Food You’ll Find Here:
Usually Simple, Often French, Always Delicious
Tandy Kakes or Kandy Kakes
No French translation for the name of this recipe because, not only are these not French, they are not widely known in the US, outside of the Mid-Atlantic region, where they originated in the Tastykake factory of Philadelphia. If they were available in France, the French would adore them, as they can be cut into petite cakes topped with delicious chocolate frosting. In France, they might substitute Nutella for the peanut butter. You could do that in the US, too. Whatever you like.
It’s your cake! C’est votre gâteau!
We went to a Super Bowl party last night and I was supposed to bring an appetizer or side dish. All day, I thought about bringing Buffalo Chicken Dip or Baked Brie, back and forth, back and forth, but I could not decide. So I brought these imitation Tandy Kakes or instead.
Wherever I take these, it prompts the discussion as to whether the real name is Tandy Kakes or Kandy Kakes. Until 1974, it was Tandy Kake. And then the name changed. The Tastykake company’s Facebook page offers this link to explain the reason for the name change.
There are two reasons that I like to take these cakes to picnics, parties, or pot lucks.
1. Deliciousness – These little sponge cakes covered with a layer of peanut butter and topped with chocolate are delicious. It’s that simple.

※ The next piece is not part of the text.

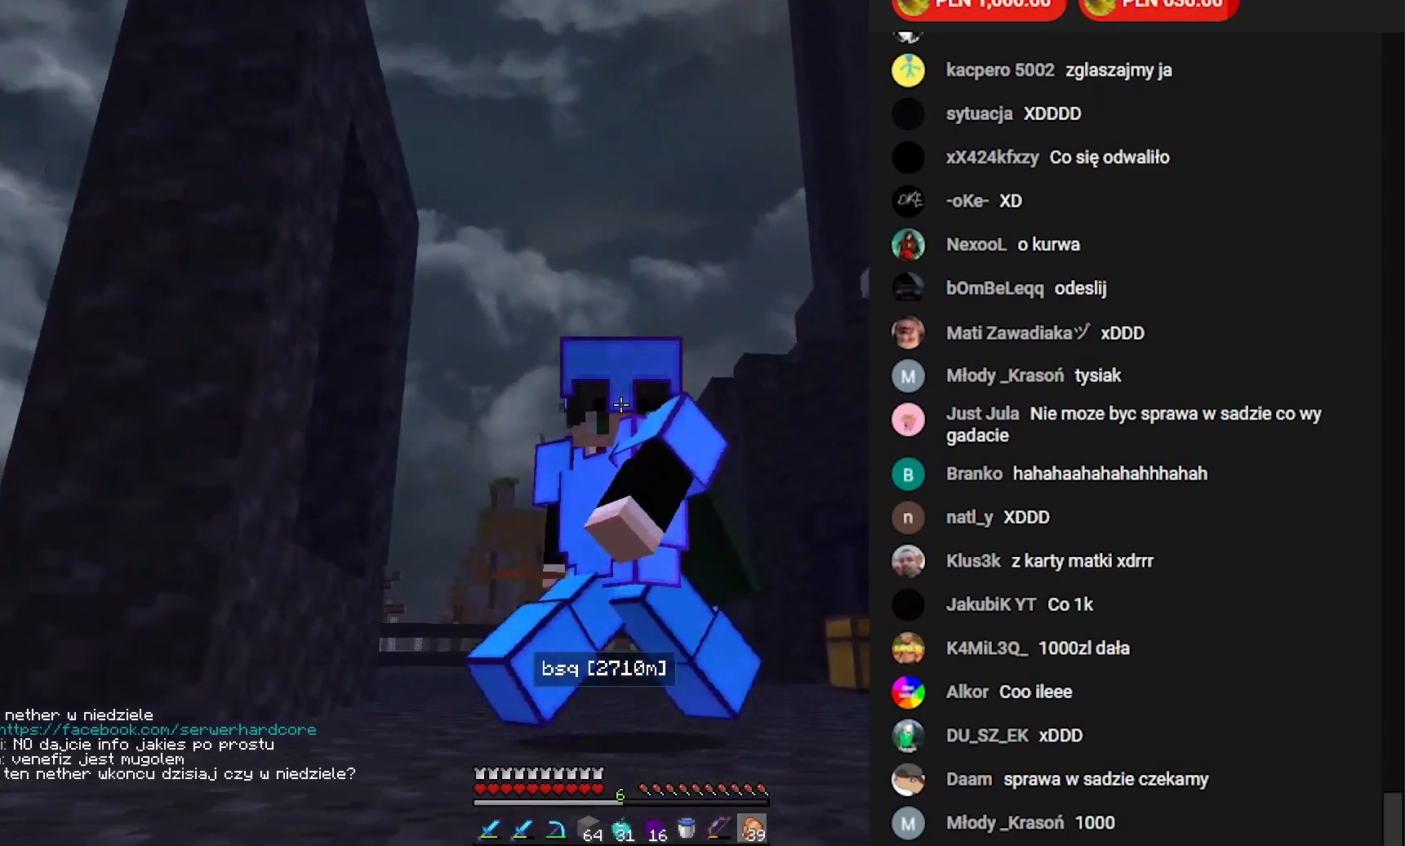
{"keys": [], "mouse": [], "events": []}
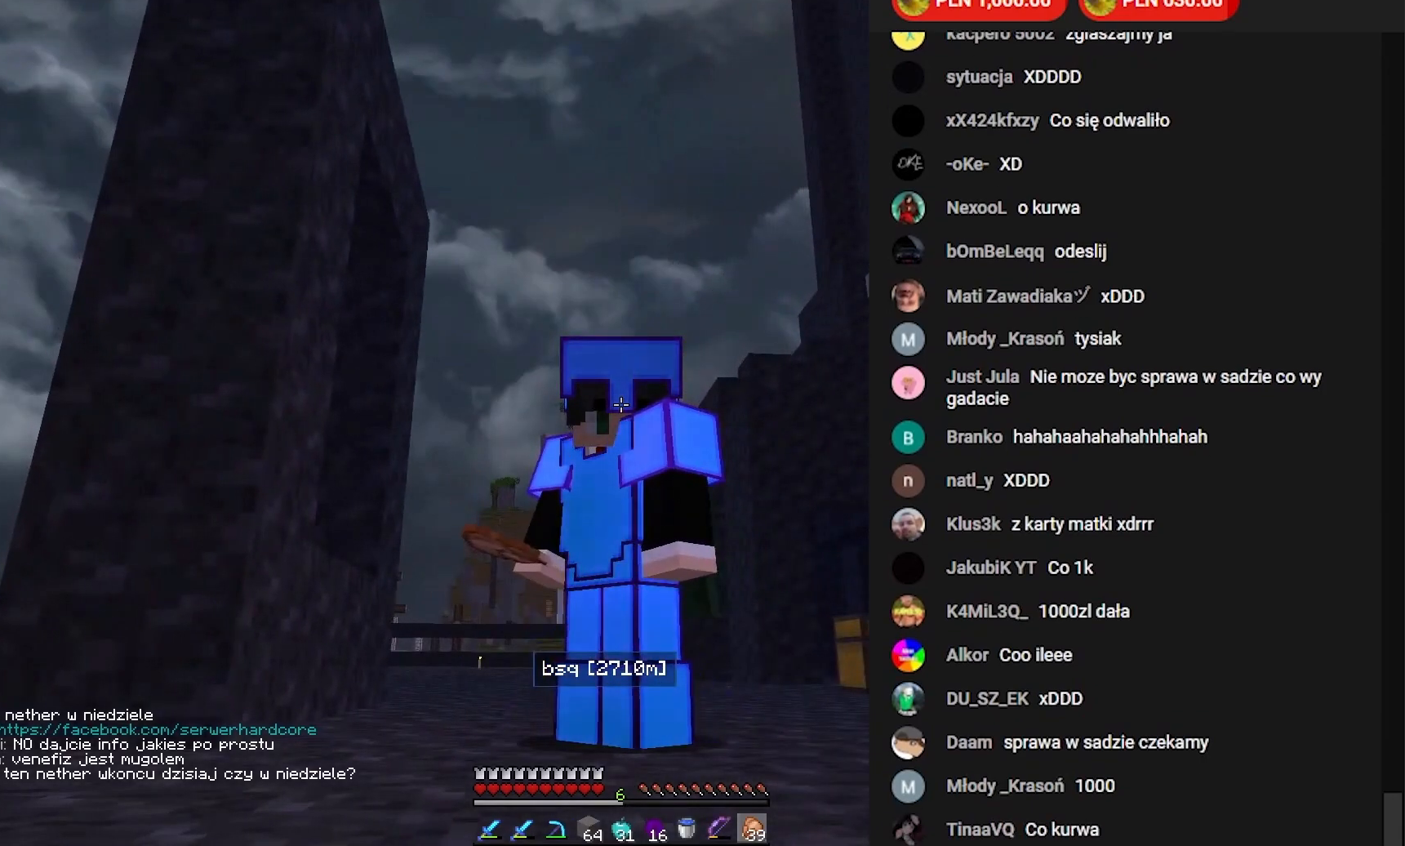
{"keys": ["d", "s"], "mouse": [], "events": [[267, "s", "down"], [500, "d", "down"]]}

2. Yield – One batch yields 48 2″ x 2″ pieces so you can take half to the party and leave the other half at home to consume at your leisure. Or cut them in 1″ x 2″ pieces and leave one third of them at home. However, you cut them, there will still be enough left over for you.
Get your tall glass of cold milk ready…
Beat the eggs. Add the sugar.
Add the vanilla. I love vanilla.
Did you know that vanilla comes from a type of orchid? Maybe that is why vanilla is such a lovely flavor. It comes from a lovely flower.
Remove from the oven and immediately, using a tablespoon, drop peanut butter all over top of cake. This allows each dollop to be heated by the cake, softening it and making it oh-so-much easier to spread. You can use from 1 cup to 1 1/2 cups. I use 1 1/2 cups. More is better with butter (or in this case, peanut butter) and chocolate.
Melt chocolate chips according to package directions and spread over top of peanut butter. I usually use semi-sweet, but happened to have a bag of milk chocolate chips and they tasted just fine. Any chocolate you like will do.
If microwaving chocolate chips, use 50% power so as not to burn them. And remember to stir. They retain their shape even when they are hot. You need to stir to determine whether or not they are melted.
Return cake to refrigerator to cool again. While it’s cooling, feel free to lick the spatula you used to spread the chocolate chips.
Cut into squares and serve. Yes, there is one missing. Someone has to be the taste-tester.
I like to store these in the refrigerator and eat them cold. It’s like eating a bite of Reese’s Peanut Butter cup on top of a piece of cake, only better. I love eating these and you will, too!
P.S. What about that Super Bowl?
Homemade Tandy Cakes or Kandy Kakes
- 4 eggs
- 2 cups sugar
- 1 teaspoon vanilla
- 2 cups flour
- 1/4 teaspoon salt
- 1 teaspoon baking powder
- 1 cup milk
- 1 1/2 cup peanut butter
- 1 12 oz. package chocolate chips
- Preheat oven to 350°.
- Grease and flour jelly roll pan, approximately 12 x 15.
- In a large mixing bowl, beat eggs.
- Add sugar and vanilla. Beat again.
- Add flour, salt, baking powder, and milk. Beat well.
- Pour into jelly roll pan.
- Bake for 30 minutes.
- As soon as it comes out of the oven, spread peanut butter layer on cake.
- Refrigerate for 1 hour or until cool.
- Melt chocolate chips and spread on top of peanut butter layer.
- Refrigerate to cool again.
- Cut, serve and eat with a large glass of milk.